Desde pequeños nos dicen “eso no se dice, eso no se hace, eso no se toca”. Ya lo cantaba Serrat y hoy tarareándolo lo retomo como propio cuando pienso en lo sobrevalorada que tenemos la corrección. En la infancia nos enseñan, a fuerza de machaque, que toca hacer lo que toca hacer y que la prudencia verbal garantiza la buena educación.
Cuando creces te encuentras con verdaderos defensores de la verdad verbalizada, personas que piensan que todas sus pensamientos, ideas, opiniones, más o menos reflexionados pueden ser manifestados en aras de una buena convivencia. Pero un buen día te das cuenta que si todos decimos lo que pensamos esto se convierte en una casa de locos.
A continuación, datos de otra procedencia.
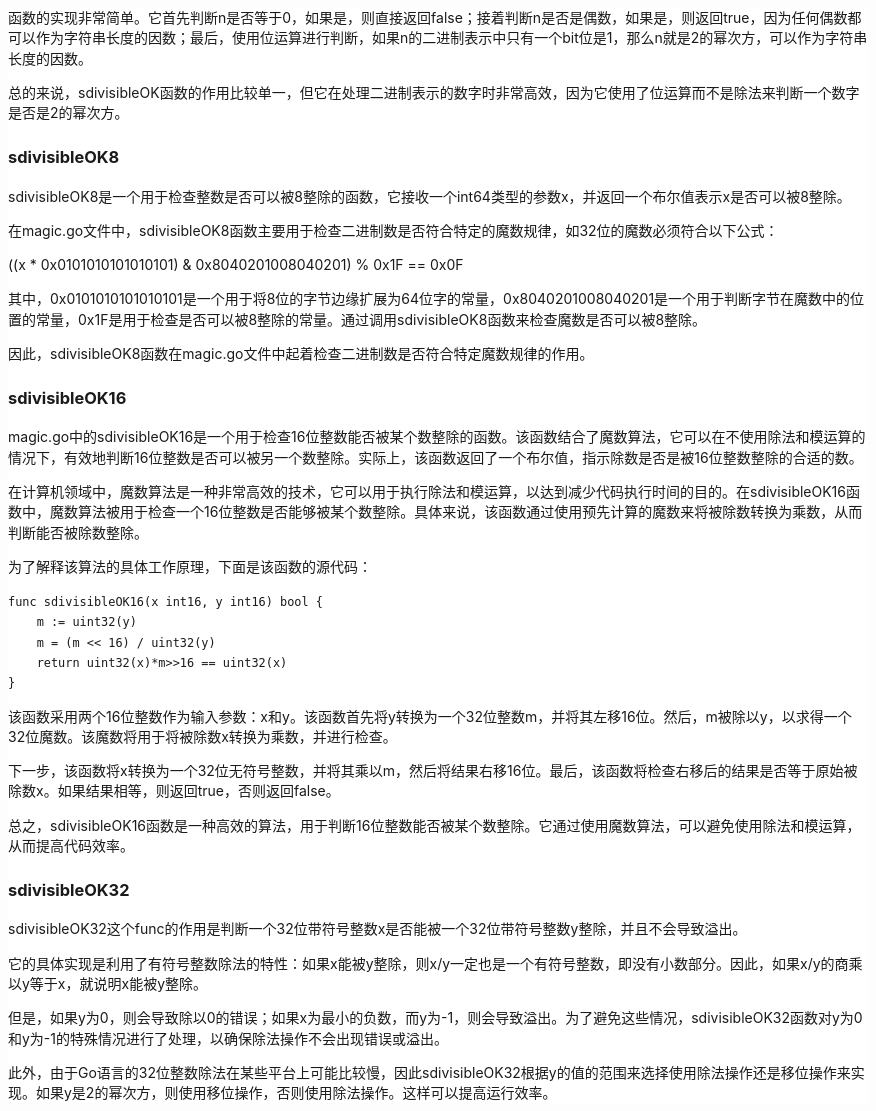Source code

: 函数的实现非常简单。它首先判断n是否等于0，如果是，则直接返回false；接着判断n是否是偶数，如果是，则返回true，因为任何偶数都可以作为字符串长度的因数；最后，使用位运算进行判断，如果n的二进制表示中只有一个bit位是1，那么n就是2的幂次方，可以作为字符串长度的因数。

总的来说，sdivisibleOK函数的作用比较单一，但它在处理二进制表示的数字时非常高效，因为它使用了位运算而不是除法来判断一个数字是否是2的幂次方。



### sdivisibleOK8

sdivisibleOK8是一个用于检查整数是否可以被8整除的函数，它接收一个int64类型的参数x，并返回一个布尔值表示x是否可以被8整除。

在magic.go文件中，sdivisibleOK8函数主要用于检查二进制数是否符合特定的魔数规律，如32位的魔数必须符合以下公式：

((x * 0x0101010101010101) & 0x8040201008040201) % 0x1F == 0x0F

其中，0x0101010101010101是一个用于将8位的字节边缘扩展为64位字的常量，0x8040201008040201是一个用于判断字节在魔数中的位置的常量，0x1F是用于检查是否可以被8整除的常量。通过调用sdivisibleOK8函数来检查魔数是否可以被8整除。

因此，sdivisibleOK8函数在magic.go文件中起着检查二进制数是否符合特定魔数规律的作用。



### sdivisibleOK16

magic.go中的sdivisibleOK16是一个用于检查16位整数能否被某个数整除的函数。该函数结合了魔数算法，它可以在不使用除法和模运算的情况下，有效地判断16位整数是否可以被另一个数整除。实际上，该函数返回了一个布尔值，指示除数是否是被16位整数整除的合适的数。

在计算机领域中，魔数算法是一种非常高效的技术，它可以用于执行除法和模运算，以达到减少代码执行时间的目的。在sdivisibleOK16函数中，魔数算法被用于检查一个16位整数是否能够被某个数整除。具体来说，该函数通过使用预先计算的魔数来将被除数转换为乘数，从而判断能否被除数整除。

为了解释该算法的具体工作原理，下面是该函数的源代码：

```
func sdivisibleOK16(x int16, y int16) bool {
    m := uint32(y)
    m = (m << 16) / uint32(y)
    return uint32(x)*m>>16 == uint32(x)
}
```

该函数采用两个16位整数作为输入参数：x和y。该函数首先将y转换为一个32位整数m，并将其左移16位。然后，m被除以y，以求得一个32位魔数。该魔数将用于将被除数x转换为乘数，并进行检查。

下一步，该函数将x转换为一个32位无符号整数，并将其乘以m，然后将结果右移16位。最后，该函数将检查右移后的结果是否等于原始被除数x。如果结果相等，则返回true，否则返回false。

总之，sdivisibleOK16函数是一种高效的算法，用于判断16位整数能否被某个数整除。它通过使用魔数算法，可以避免使用除法和模运算，从而提高代码效率。



### sdivisibleOK32

sdivisibleOK32这个func的作用是判断一个32位带符号整数x是否能被一个32位带符号整数y整除，并且不会导致溢出。

它的具体实现是利用了有符号整数除法的特性：如果x能被y整除，则x/y一定也是一个有符号整数，即没有小数部分。因此，如果x/y的商乘以y等于x，就说明x能被y整除。

但是，如果y为0，则会导致除以0的错误；如果x为最小的负数，而y为-1，则会导致溢出。为了避免这些情况，sdivisibleOK32函数对y为0和y为-1的特殊情况进行了处理，以确保除法操作不会出现错误或溢出。

此外，由于Go语言的32位整数除法在某些平台上可能比较慢，因此sdivisibleOK32根据y的值的范围来选择使用除法操作还是移位操作来实现。如果y是2的幂次方，则使用移位操作，否则使用除法操作。这样可以提高运行效率。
Por eso una dosis de morderse la lengua permite una convivencia algo más pacífica.
El no poder hacer todo lo que se nos antoja es otra de las limitaciones de la edad adulta. No siempre puedes ir a desayunar a tu aire si disfrutas de vacaciones familiares, no puedes llegar tarde a la mesa cuando en ella se sientan más de tres, no puedes irte de excursión en días en los que se espera disfrutar de jornadas de convivencia. Por eso una dosis de autocontrol y puesta en valor del sacrificio ayuda a sobrellevar las limitaciones con cierto sosiego.
Y de repente, o no tan de repente, eres consciente de lo mucho que dejas de pensar, de lo mucho que callas a pesar de lo mucho que hablas, de la cantidad de escapadas que nos has hecho por no justificar, de los viajes sólo has soñado a Asís, Mozambique, Isla Guadalupe y Atitlán. Y pronto tendrás que volver al médico, y tendrá buenas noticias, para volver a soñar con un año mejor. Y te esforzarás en sonreír. Error cuando lo que quieres es llorar.